The physics behind the process is not new. In fact, wireless power transmission has been studied for decades. Nikola Tesla was already fantasizing about something similar at the end of the 19th century. But Doing so on Earth presents enormous energy losses due to atmosphere, clouds or interference. In the vacuum of space, however, the environment is much more favorable.

And that’s where the idea starts to get really interesting. Because the goal of Star Catcher is not simply to power isolated satellites. Your vision is create a shared orbital energy infrastructure. A kind of space electrical network where different vehicles can temporarily “connect” to receive energy when they need it. That could change a lot of things.

Currently, a huge part of the weight of satellites corresponds to energy systems: solar panels, batteries, deployment mechanisms and thermal protection. If some of that energy could be received externally, satellites could be smaller, lighter and much cheaper to launch.

In addition, it would allow systems to be kept operational that would normally be unusable when entering the Earth’s shadow or when their batteries ran out. Even could power future private space stations, lunar bases or deep exploration vehicles.

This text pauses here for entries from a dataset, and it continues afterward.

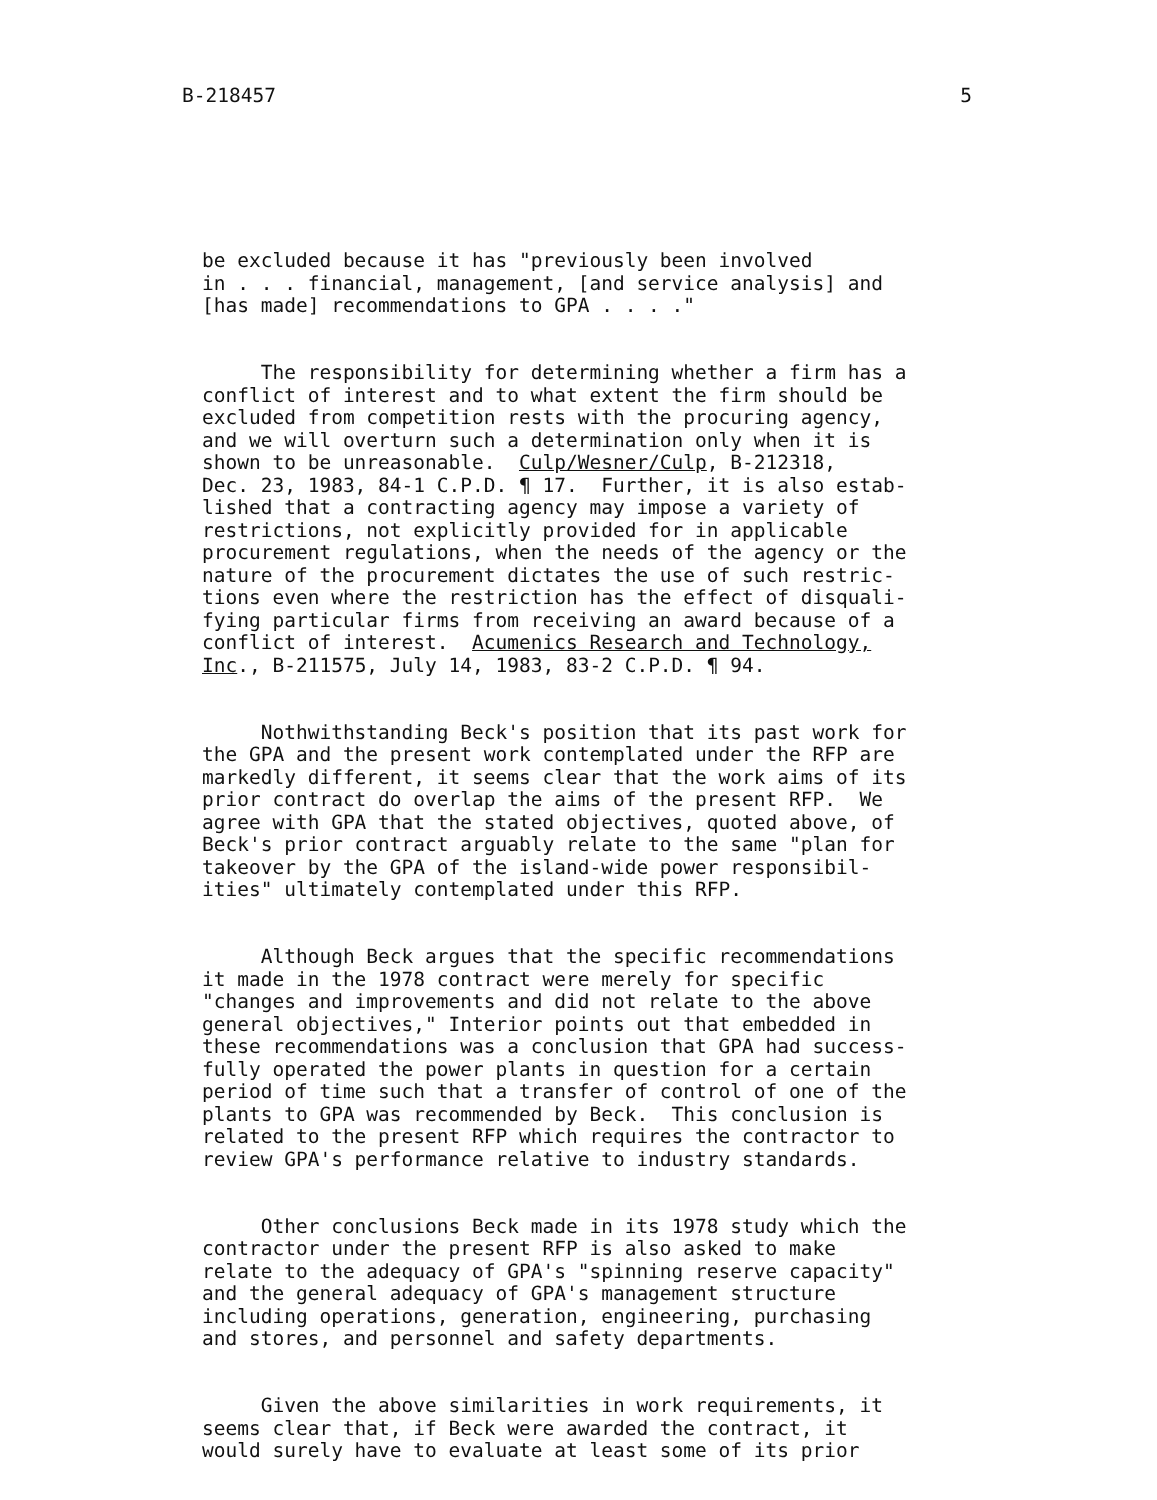B-218457 5
be excluded because it has "previously been involved in . . . financial, management, [and service analysis] and [has made] recommendations to GPA . . . ."
The responsibility for determining whether a firm has a conflict of interest and to what extent the firm should be excluded from competition rests with the procuring agency, and we will overturn such a determination only when it is shown to be unreasonable. Culp/Wesner/Culp, B-212318, Dec. 23, 1983, 84-1 C.P.D. ¶ 17. Further, it is also estab- lished that a contracting agency may impose a variety of restrictions, not explicitly provided for in applicable procurement regulations, when the needs of the agency or the nature of the procurement dictates the use of such restric- tions even where the restriction has the effect of disquali- fying particular firms from receiving an award because of a conflict of interest. Acumenics Research and Technology, Inc., B-211575, July 14, 1983, 83-2 C.P.D. ¶ 94.
Nothwithstanding Beck's position that its past work for the GPA and the present work contemplated under the RFP are markedly different, it seems clear that the work aims of its prior contract do overlap the aims of the present RFP. We agree with GPA that the stated objectives, quoted above, of Beck's prior contract arguably relate to the same "plan for takeover by the GPA of the island-wide power responsibil- ities" ultimately contemplated under this RFP.
Although Beck argues that the specific recommendations it made in the 1978 contract were merely for specific "changes and improvements and did not relate to the above general objectives," Interior points out that embedded in these recommendations was a conclusion that GPA had success- fully operated the power plants in question for a certain period of time such that a transfer of control of one of the plants to GPA was recommended by Beck. This conclusion is related to the present RFP which requires the contractor to review GPA's performance relative to industry standards.
Other conclusions Beck made in its 1978 study which the contractor under the present RFP is also asked to make relate to the adequacy of GPA's "spinning reserve capacity" and the general adequacy of GPA's management structure including operations, generation, engineering, purchasing and stores, and personnel and safety departments.
Given the above similarities in work requirements, it seems clear that, if Beck were awarded the contract, it would surely have to evaluate at least some of its prior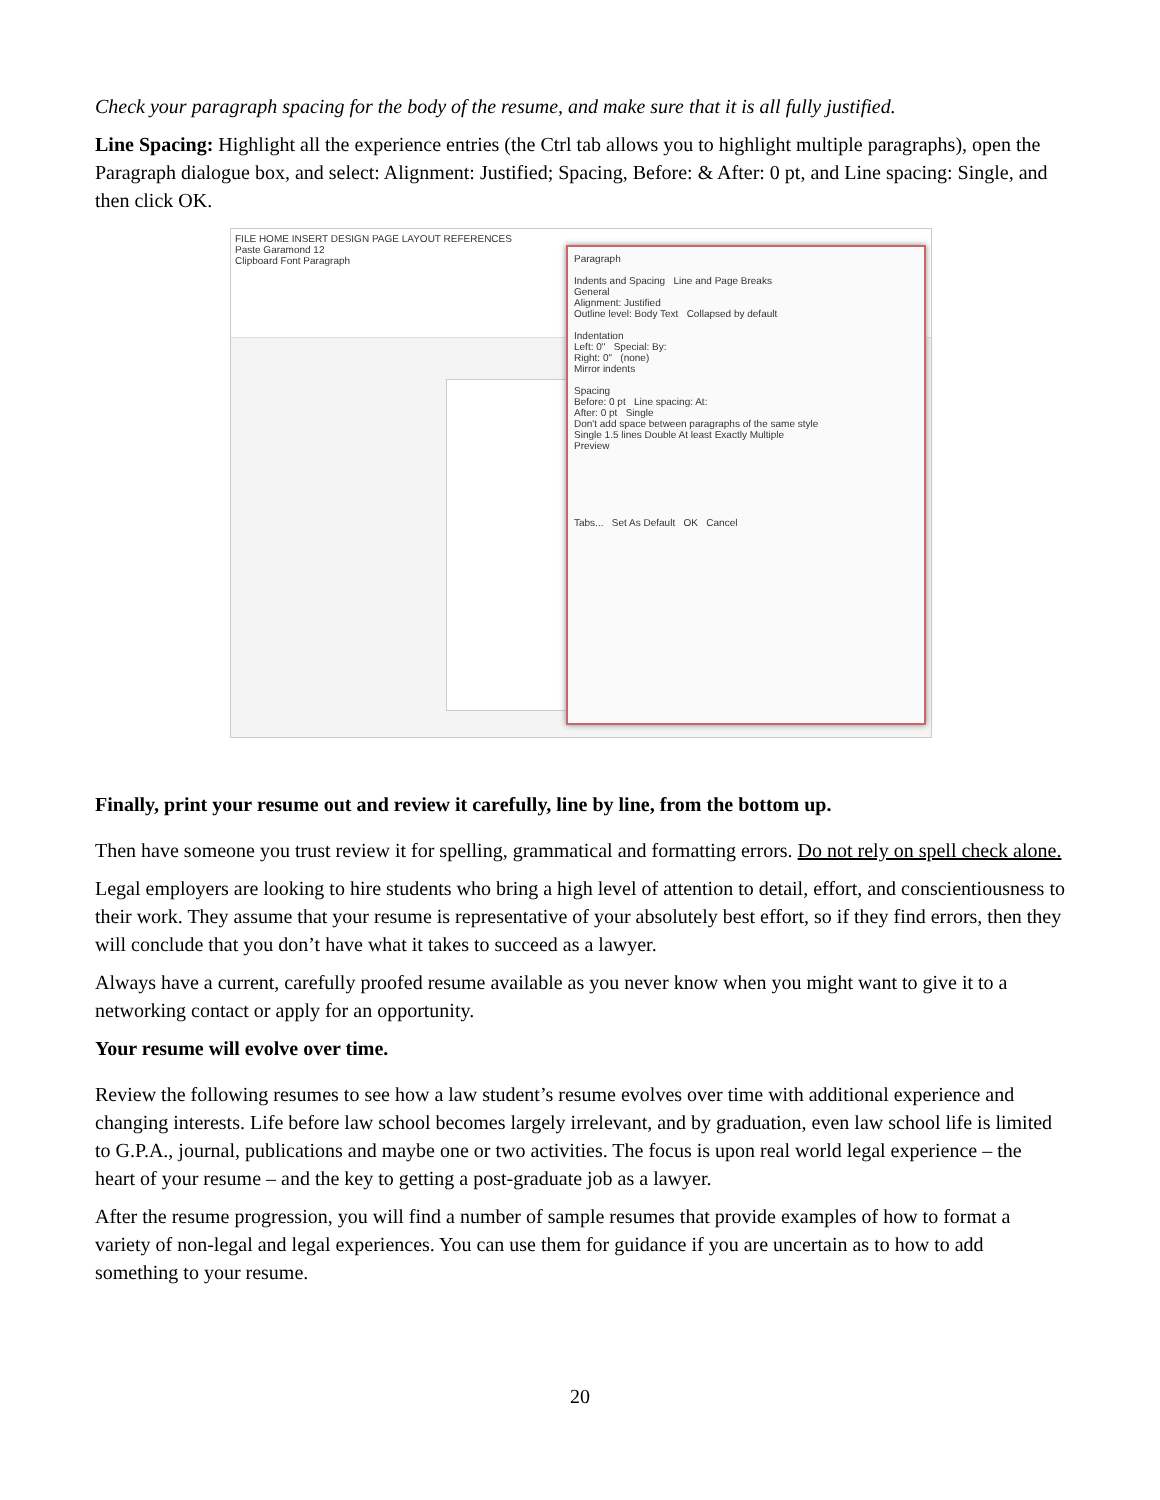Check your paragraph spacing for the body of the resume, and make sure that it is all fully justified.
Line Spacing: Highlight all the experience entries (the Ctrl tab allows you to highlight multiple paragraphs), open the Paragraph dialogue box, and select: Alignment: Justified; Spacing, Before: & After: 0 pt, and Line spacing: Single, and then click OK.
FILE HOME INSERT DESIGN PAGE LAYOUT REFERENCES
Paste Garamond 12
Clipboard Font Paragraph
Paragraph
Indents and Spacing Line and Page Breaks
General
Alignment: Justified
Outline level: Body Text Collapsed by default
Indentation
Left: 0" Special: By:
Right: 0" (none)
Mirror indents
Spacing
Before: 0 pt Line spacing: At:
After: 0 pt Single
Don't add space between paragraphs of the same style
Single 1.5 lines Double At least Exactly Multiple
Preview
Tabs... Set As Default OK Cancel
Finally, print your resume out and review it carefully, line by line, from the bottom up.
Then have someone you trust review it for spelling, grammatical and formatting errors. Do not rely on spell check alone.
Legal employers are looking to hire students who bring a high level of attention to detail, effort, and conscientiousness to their work. They assume that your resume is representative of your absolutely best effort, so if they find errors, then they will conclude that you don’t have what it takes to succeed as a lawyer.
Always have a current, carefully proofed resume available as you never know when you might want to give it to a networking contact or apply for an opportunity.
Your resume will evolve over time.
Review the following resumes to see how a law student’s resume evolves over time with additional experience and changing interests. Life before law school becomes largely irrelevant, and by graduation, even law school life is limited to G.P.A., journal, publications and maybe one or two activities. The focus is upon real world legal experience – the heart of your resume – and the key to getting a post-graduate job as a lawyer.
After the resume progression, you will find a number of sample resumes that provide examples of how to format a variety of non-legal and legal experiences. You can use them for guidance if you are uncertain as to how to add something to your resume.
20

The idea fits especially well with the new commercial space race. In the last decade alone, the number of active satellites in orbit has multiplied several times, driven by companies such as SpaceX, Amazon or OneWeb. In fact, In all of space history, until 2013, about 7,000 satellites had been launched. Today there are more than 10,000 active simultaneously around the Earth. Earth’s orbit is no longer a space reserved for government agencies and is beginning to look more like an expanding industrial infrastructure. And all industrial infrastructure needs energy.

Of course, enormous technical challenges still remain. Accurately pointing a laser between objects moving at orbital speeds is not trivial. There are also energy losses in each conversion: electricity to light, light to electricity. And any system based on energy beams must resolve issues of security and international regulation.

But even if the initial efficiency is limited, the concept has one enormous advantage: it breaks with the idea that each satellite must be energy self-sufficient. It is, in a way, the same conceptual leap that occurred with the internet. The first computers were independent islands. The revolution did not come when they became more powerful, but when they began to connect with each other. Now space could be approaching a similar change. Not just a satellite network, but an orbital energy network. And that brings new controversies about security, monopoly and cyber attacks to a network on which much of our current way of life depends.